Andrew J Cutler, MD: Sagar, let’s talk a little bit about that. When would you consider, rather than switching, starting a new medication? Or when would you consider augmenting? You talked a little bit about this earlier.
Sagar V Parikh, MD, FRCPC: I just want to add something to what Greg said, and that is, it’s not only warning the person or asking them about adverse effects but there was early research out of the University of Washington that said, simple messages change people’s behavior. And those simple messages are, if you’re having adverse effects, reach out to me, and let me know. Because many times, anthropologists have certainly demonstrated this, patients don’t want to disappoint their clinicians. So they don’t want to say, “Oh, I’m sorry, but that very nice gift you gave me of some fancy medication, it actually caused me an adverse effect, and sorry, but I didn’t like your gift.” So people are reluctant to really present their side effects. So instead, if we make it positive—and this is what they did with the studies out of the University of Washington—they explicitly told the patients, to let us know in 2 weeks what’s going on. If you’re having side effects, if you’re having other problems, tell us and we will respond. And so I’ve tried to operationalize that in my practice by saying, we have electronic health records and the preferred way for patients to communicate with us is through the portal. So they send us a confidential message through the portal. And I say, with every medicine I start, I say, portal message me in a week with just a simple message: tolerating OK/not tolerating OK, or didn’t get it or something like that, just so I know what’s going on. And you know what, many of my patients take me up on that. I think giving them permission to be more engaged makes them more engaged. And then I feel like I’m more on top of things.
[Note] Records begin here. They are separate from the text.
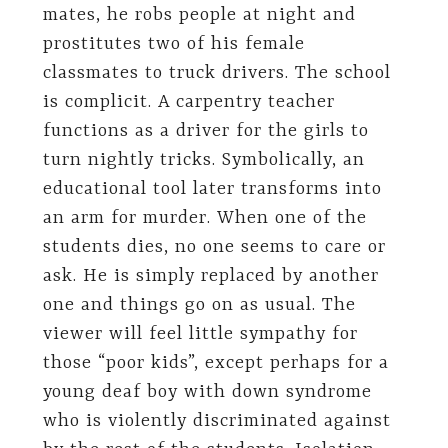
mates, he robs people at night and
prostitutes two of his female
classmates to truck drivers. The school
is complicit. A carpentry teacher
functions as a driver for the girls to
turn nightly tricks. Symbolically, an
educational tool later transforms into
an arm for murder. When one of the
students dies, no one seems to care or
ask. He is simply replaced by another
one and things go on as usual. The
viewer will feel little sympathy for
those “poor kids”, except perhaps for a
young deaf boy with down syndrome
who is violently discriminated against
Andrew J Cutler, MD: That’s really helpful advice. I really appreciate that. And you’re right, I mean, letting them know that we always have a plan here, we have options, we have alternatives. I think to Greg's point, that instills a sense of hope. And then giving the patient permission to say things to us, empowers them, activates them, and engages them in the treatments, which are all things I think that we want to do.